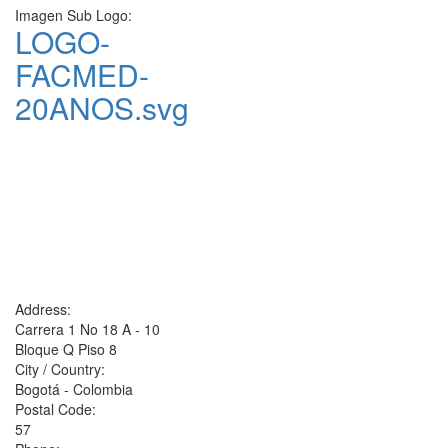
Imagen Sub Logo:
LOGO-
FACMED-
20ANOS.svg
Address:
Carrera 1 No 18 A - 10
Bloque Q Piso 8
City / Country:
Bogotá - Colombia
Postal Code:
57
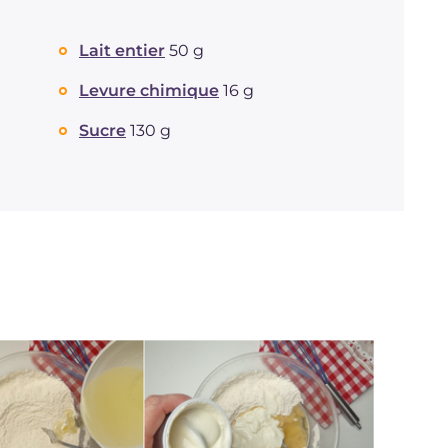
Lait entier
50 g
Levure chimique
16 g
Sucre
130 g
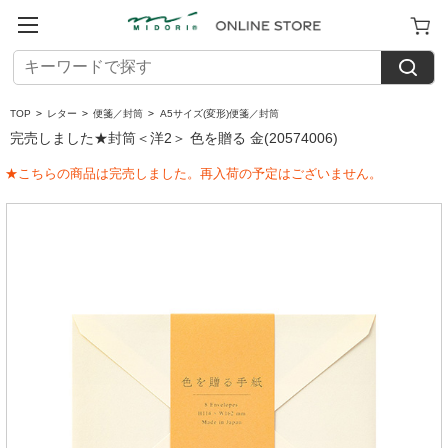
TOP
>
レター
>
便箋／封筒
>
A5サイズ(変形)便箋／封筒
完売しました★封筒＜洋2＞ 色を贈る 金(20574006)
★こちらの商品は完売しました。再入荷の予定はございません。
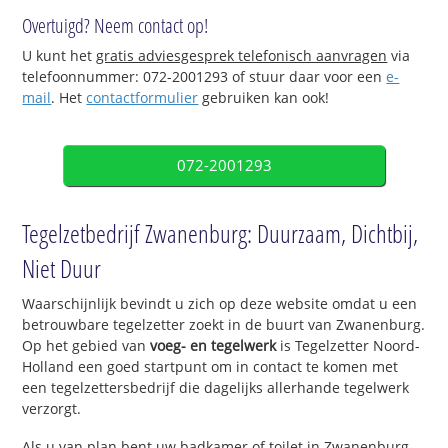
Overtuigd? Neem contact op!
U kunt het
gratis adviesgesprek telefonisch aanvragen
via
telefoonnummer: 072-2001293 of stuur daar voor een
e-
mail
. Het
contactformulier
gebruiken kan ook!
072-2001293
Tegelzetbedrijf Zwanenburg: Duurzaam, Dichtbij,
Niet Duur
Waarschijnlijk bevindt u zich op deze website omdat u een
betrouwbare tegelzetter zoekt in de buurt van Zwanenburg.
Op het gebied van
voeg- en tegelwerk
is Tegelzetter Noord-
Holland een goed startpunt om in contact te komen met
een tegelzettersbedrijf die dagelijks allerhande tegelwerk
verzorgt.
Als u van plan bent uw badkamer of toilet in Zwanenburg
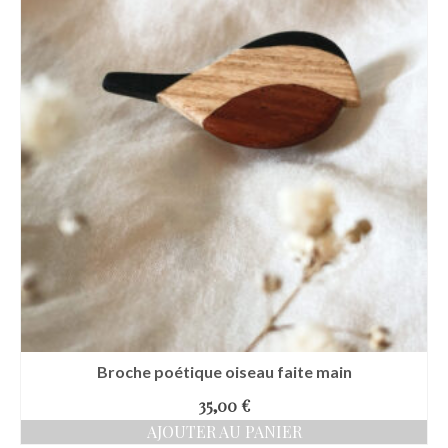
Broche poétique oiseau faite main
35,00
€
AJOUTER AU PANIER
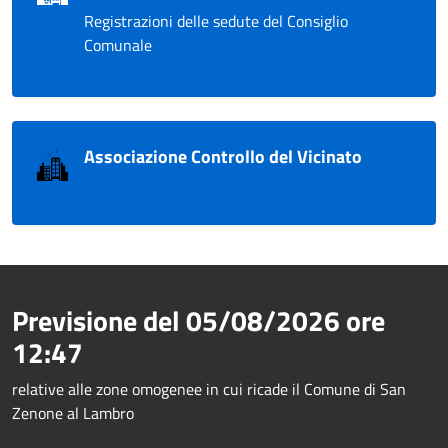
Registrazioni delle sedute del Consiglio
Comunale
Associazione Controllo del Vicinato
Previsione del
05/08/2026
ore
12:47
relative alle zone omogenee in cui ricade il Comune di San
Zenone al Lambro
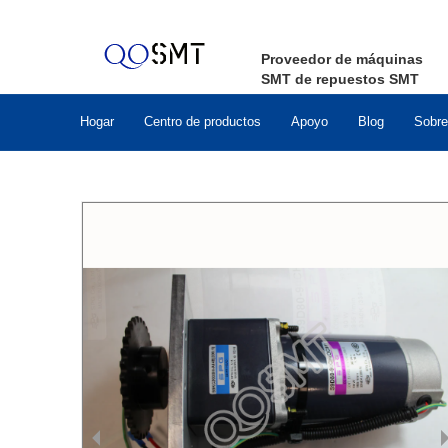
Proveedor de máquinas
SMT de repuestos SMT
Hogar
Centro de productos
Apoyo
Blog
Sobre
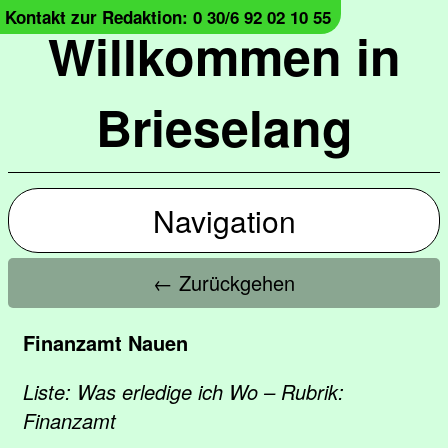
Kontakt zur Redaktion: 0 30/6 92 02 10 55
Willkommen in
Brieselang
Navigation
← Zurückgehen
Finanzamt Nauen
Liste: Was erledige ich Wo – Rubrik:
Finanzamt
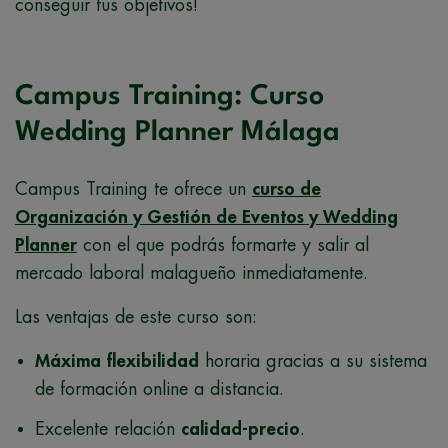
conseguir tus objetivos!
Campus Training: Curso
Wedding Planner Málaga
Campus Training te ofrece un
curso de
Organización y Gestión de Eventos y Wedding
Planner
con el que podrás formarte y salir al
mercado laboral malagueño inmediatamente.
Las ventajas de este curso son:
Máxima flexibilidad
horaria gracias a su sistema
de formación online a distancia.
Excelente relación
calidad-precio
.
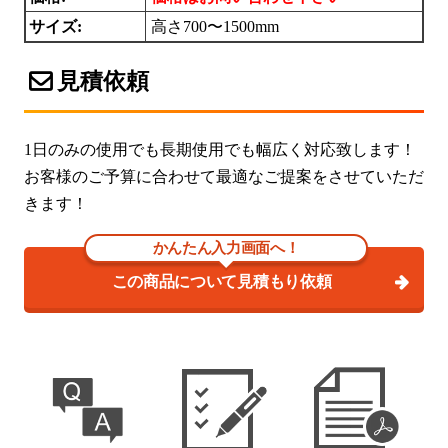
サイズ:
高さ700〜1500mm
見積依頼
1日のみの使用でも長期使用でも幅広く対応致します！
お客様のご予算に合わせて最適なご提案をさせていただ
きます！
かんたん入力画面へ！
この商品について見積もり依頼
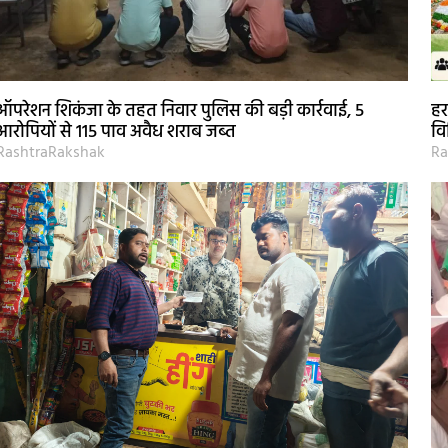
ऑपरेशन शिकंजा के तहत निवार पुलिस की बड़ी कार्रवाई, 5
हर
आरोपियों से 115 पाव अवैध शराब जब्त
वि
RashtraRakshak
Ra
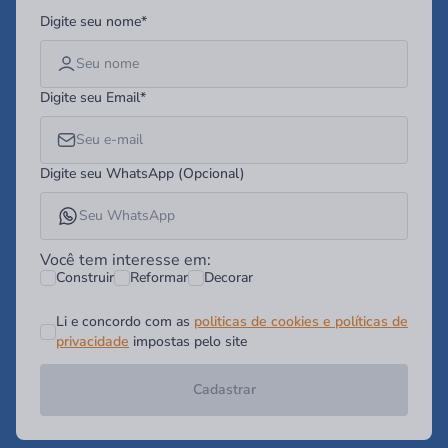
Digite seu nome*
Digite seu Email*
Digite seu WhatsApp (Opcional)
Você tem interesse em:
Construir
Reformar
Decorar
Li e concordo com as
politicas de cookies e políticas de
privacidade
impostas pelo site
Cadastrar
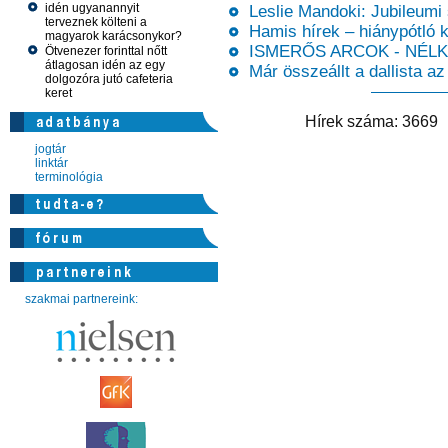
idén ugyanannyit
Leslie Mandoki: Jubileumi 
terveznek költeni a
Hamis hírek – hiánypótló k
magyarok karácsonykor?
ISMERŐS ARCOK - NÉLKÜ
Ötvenezer forinttal nőtt
átlagosan idén az egy
Már összeállt a dallista a
dolgozóra jutó cafeteria
keret
Hírek száma: 366
jogtár
linktár
terminológia
szakmai partnereink:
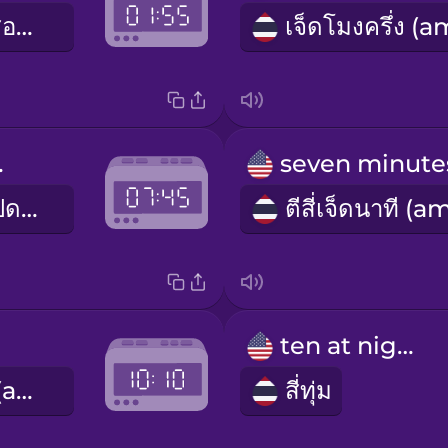
อีกห้านาทีบ่ายสอง (pm) / อีกห้านาทีตีสอง (am)
ight
อีกสิบห้านาทีแปดโมงเช้า (am) / อีกสิบห้านาทีหกโมงเย็น (pm)
ten at night
สิบโมงสิบนาที (am) / สี่ทุ่มสิบนาที (pm)
สี่ทุ่ม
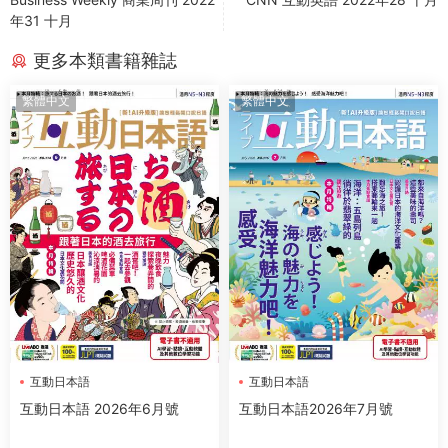
年31 十月
更多本類書籍雜誌
繁體中文
繁體中文
互動日本語
互動日本語
互動日本語 2026年6月號
互動日本語2026年7月號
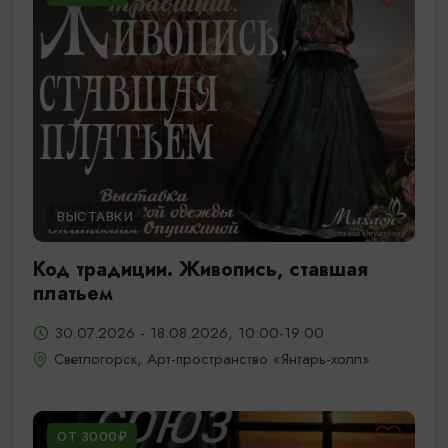
ВЫСТАВКИ
Код традиции. Живопись, ставшая
платьем
30.07.2026 - 18.08.2026, 10:00-19:00
Светлогорск, Арт-пространство «Янтарь-холл»
ОТ 3000₽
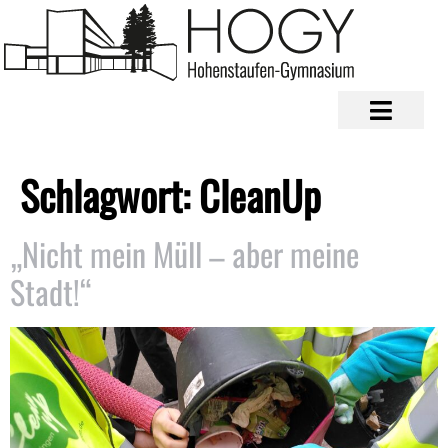
Schlagwort:
CleanUp
„Nicht mein Müll – aber meine
Stadt!“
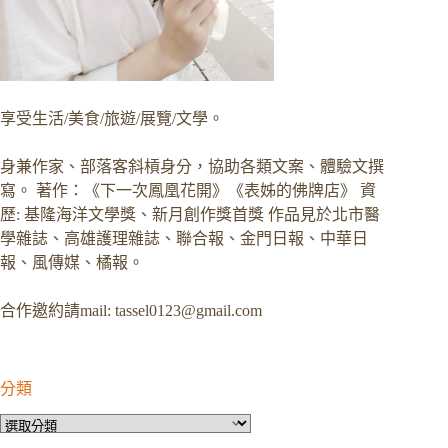
享受生活/美食/旅遊/展覽/文學。
身兼作家、部落客斜槓身分，協助各類文案、體驗文撰
寫。 著作：《下一次鳳凰花開》《表姊的佛牌店》 資
歷: 基隆海洋文學獎、新月創作獎首獎 作品見於北市醫
學雜誌、高雄護理雜誌、聯合報、金門日報、中華日
報、風傳媒、橘報。
合作邀約請mail:
tassel0123@gmail.com
分類
分
類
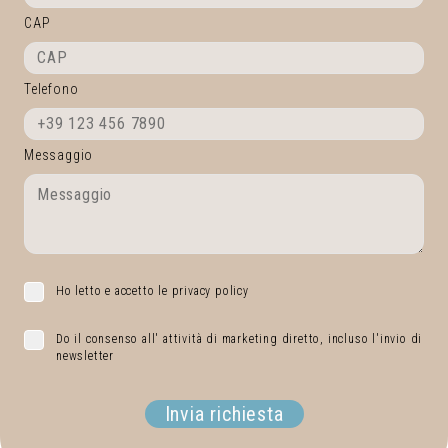
CAP
Telefono
Messaggio
Ho letto e accetto le privacy policy
Do il consenso all' attività di marketing diretto, incluso l'invio di
newsletter
Invia richiesta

■ ■ ■

▶ [WHAT THE TASK REQUIRES]: Starting at the beginning of the records and going on through the line with "Als u van plan", rewrite those lines with "Lait entier" changed to "Lait demi-écrémé" and everything else left as it is. Leave the pictures out of your answer.

▶ [EXERCISE RESULT]:
Imagen Sub Logo:
LOGO-
FACMED-
20ANOS.svg
Address:
Carrera 1 No 18 A - 10
Bloque Q Piso 8
City / Country:
Bogotá - Colombia
Postal Code:
57
Lait demi-écrémé
50 g
Levure chimique
16 g
Sucre
130 g
TOP
>
レター
>
便箋／封筒
>
A5サイズ(変形)便箋／封筒
完売しました★封筒＜洋2＞ 色を贈る 金(20574006)
★こちらの商品は完売しました。再入荷の予定はございません。
Overtuigd? Neem contact op!
U kunt het
gratis adviesgesprek telefonisch aanvragen
via
telefoonnummer: 072-2001293 of stuur daar voor een
e-
mail
. Het
contactformulier
gebruiken kan ook!
072-2001293
Tegelzetbedrijf Zwanenburg: Duurzaam, Dichtbij,
Niet Duur
Waarschijnlijk bevindt u zich op deze website omdat u een
betrouwbare tegelzetter zoekt in de buurt van Zwanenburg.
Op het gebied van
voeg- en tegelwerk
is Tegelzetter Noord-
Holland een goed startpunt om in contact te komen met
een tegelzettersbedrijf die dagelijks allerhande tegelwerk
verzorgt.
Als u van plan bent uw badkamer of toilet in Zwanenburg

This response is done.